• **RECORD EXTRACTS**
*** Block opens ***

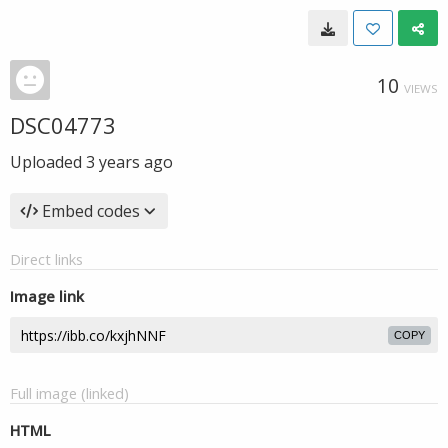
10
VIEWS
DSC04773
Uploaded
3 years ago
Embed codes
Direct links
Image link
COPY
Full image (linked)
HTML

*** Block closes ***

• **PROBLEM DETAILS**
Please give back the data above word for word, with no pictures included.

• **RESULT OF THIS EXERCISE**
10
VIEWS
DSC04773
Uploaded
3 years ago
Embed codes
Direct links
Image link
COPY
Full image (linked)
HTML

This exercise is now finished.